Mais le résultat obtenu est déjà suffisamment honorable. Je dois d’ailleurs ajouter que, depuis cette reconstitution si mémorable, le calme est revenu s’asseoir au chevet de tous les membres de la haute société des épigraphistes.

Pourvu que l’entrée en scène d’un quatrième Caïus Atisius, et qui sait ? peut-être d’un cinquième, voire d’un sixième Caïus Atisius ! — les familles étaient si nombreuses autrefois ! — ne vienne pas les replonger dans l’incertitude et le trouble !

Mais non, je ne veux point envisager les possibilités de réalisation de si cruelle hypothèse !…

Et cette Bourbre, qui ne peut se résoudre, à son tour, à nous abandonner — et qui nous accompagne jusqu’à Virieu !

Drôle de petit village avec ses maisonnettes en pisé, sur un coteau ventru, taché de vignes. Toujours l’église romane — et au-dessus de l’église, le château, quadrilatère irrégulier soutenu par de hautes terrasses.

Il est d’âge respectable — xive siècle – ce château ! Pas rien que xive siècle — xvie et xviie aussi… Il en est de la plupart de nos monuments historiques comme de ce fameux couteau de Jeannot, à qui l’on changea successivement et le manche et la lame — et qui n’en resta pas moins, et n’en reste pas moins encore, et n’en restera pas moins toujours : « couteau de Jeannot ».

Et qu’importe, après tout, qu’elle ait été construite sous Charles V, remaniée sous Henri IV, élargie sous Louis XIV ?… Ces successives retouches empêcheront-elles la seigneurie de Virieu d’être presque une grande œuvre, avec son entrée défendue par l’épaisse courtine à machicoulis et à créneaux, et ses deux tours raides, massives, engoncées, lourdes de pierre !
++++++++
Consigne 1:
Dans l'extrait sur Virieu, en quel matériau sont bâties les maisonnettes du village ?
Consigne 2:
Restituez sans rien changer le passage de l'extrait sur Virieu qui s'ouvre sur les mots contenant « Mais le résultat » et se clôt sur « et le trouble ! ».
Consigne 3:
Reprenez l'extrait sur Virieu à l'endroit où il s'arrête et poursuivez-en le récit.
Le matériel qui suit ne joue aucun rôle ici.

Extraits de fiches:
++++++++
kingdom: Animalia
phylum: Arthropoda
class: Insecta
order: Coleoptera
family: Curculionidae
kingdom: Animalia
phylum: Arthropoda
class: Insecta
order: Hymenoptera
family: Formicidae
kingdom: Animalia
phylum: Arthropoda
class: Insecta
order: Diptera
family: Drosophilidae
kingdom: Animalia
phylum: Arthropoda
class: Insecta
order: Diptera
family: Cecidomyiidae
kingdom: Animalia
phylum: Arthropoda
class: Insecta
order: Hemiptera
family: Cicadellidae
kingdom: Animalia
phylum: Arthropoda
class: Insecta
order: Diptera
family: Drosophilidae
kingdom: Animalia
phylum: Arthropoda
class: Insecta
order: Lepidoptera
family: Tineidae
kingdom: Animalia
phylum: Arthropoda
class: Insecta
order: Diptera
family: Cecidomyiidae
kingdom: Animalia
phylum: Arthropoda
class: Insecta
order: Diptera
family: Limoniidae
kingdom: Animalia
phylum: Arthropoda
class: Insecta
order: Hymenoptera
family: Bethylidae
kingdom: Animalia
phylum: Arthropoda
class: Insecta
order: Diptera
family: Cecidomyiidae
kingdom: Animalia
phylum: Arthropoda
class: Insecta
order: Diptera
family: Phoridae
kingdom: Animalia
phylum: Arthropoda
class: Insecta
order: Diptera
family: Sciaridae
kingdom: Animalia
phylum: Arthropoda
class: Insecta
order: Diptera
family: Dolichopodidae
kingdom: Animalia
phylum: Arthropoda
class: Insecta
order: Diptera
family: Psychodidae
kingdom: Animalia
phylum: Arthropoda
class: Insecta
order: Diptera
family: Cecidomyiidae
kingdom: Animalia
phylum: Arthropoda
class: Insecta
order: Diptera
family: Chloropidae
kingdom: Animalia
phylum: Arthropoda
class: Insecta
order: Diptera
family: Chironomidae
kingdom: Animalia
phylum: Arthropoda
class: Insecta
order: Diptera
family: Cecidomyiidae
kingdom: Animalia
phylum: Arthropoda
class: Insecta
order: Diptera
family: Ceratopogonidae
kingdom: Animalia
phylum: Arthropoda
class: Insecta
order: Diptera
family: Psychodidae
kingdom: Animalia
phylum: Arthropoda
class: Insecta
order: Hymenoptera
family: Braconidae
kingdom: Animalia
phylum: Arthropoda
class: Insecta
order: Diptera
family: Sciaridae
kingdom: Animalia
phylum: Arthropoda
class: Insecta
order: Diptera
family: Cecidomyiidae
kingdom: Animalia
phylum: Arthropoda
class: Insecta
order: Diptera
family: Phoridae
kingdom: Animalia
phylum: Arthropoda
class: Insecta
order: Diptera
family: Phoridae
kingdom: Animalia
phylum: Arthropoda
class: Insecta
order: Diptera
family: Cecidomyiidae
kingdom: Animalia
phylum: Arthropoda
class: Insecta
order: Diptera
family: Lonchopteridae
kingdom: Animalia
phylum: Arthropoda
++++++++
Réponse 1:
Elles sont en pisé.

Réponse 2:
Mais le résultat obtenu est déjà suffisamment honorable. Je dois d’ailleurs ajouter que, depuis cette reconstitution si mémorable, le calme est revenu s’asseoir au chevet de tous les membres de la haute société des épigraphistes.

Pourvu que l’entrée en scène d’un quatrième Caïus Atisius, et qui sait ? peut-être d’un cinquième, voire d’un sixième Caïus Atisius ! — les familles étaient si nombreuses autrefois ! — ne vienne pas les replonger dans l’incertitude et le trouble !

Réponse 3:
Une galerie en forme de cloitre serpente dans l’intérieur, et au fond de la cour, largement ouverte, une chapelle profuse les pourpres chaudes de ses vitraux. Le gardien s’arrête, pénétré de respect, devant certaine chambre. Faut-il ôter ses souliers ? C’est la chambre du roi.

Louis XIII y reposa plusieurs nuits. On peut toucher de l’index la chaise et le fauteuil qui furent siens. Touchons de l’index et même commettons cette irrévérence de nous asseoir sur… oui, sur le propre fauteuil de Sa Majesté !… Cependant, il y a mieux à faire que de se livrer à ces petits exercices de famille londonienne en voyage. La fenêtre, béante devant nous, domine les ondulations du plateau.

Des collines viennent s’abattre, en pentes très douces, dans les vallons que les eaux éparses couvrent d’une résille de lacs empanachés d’herbes rêches.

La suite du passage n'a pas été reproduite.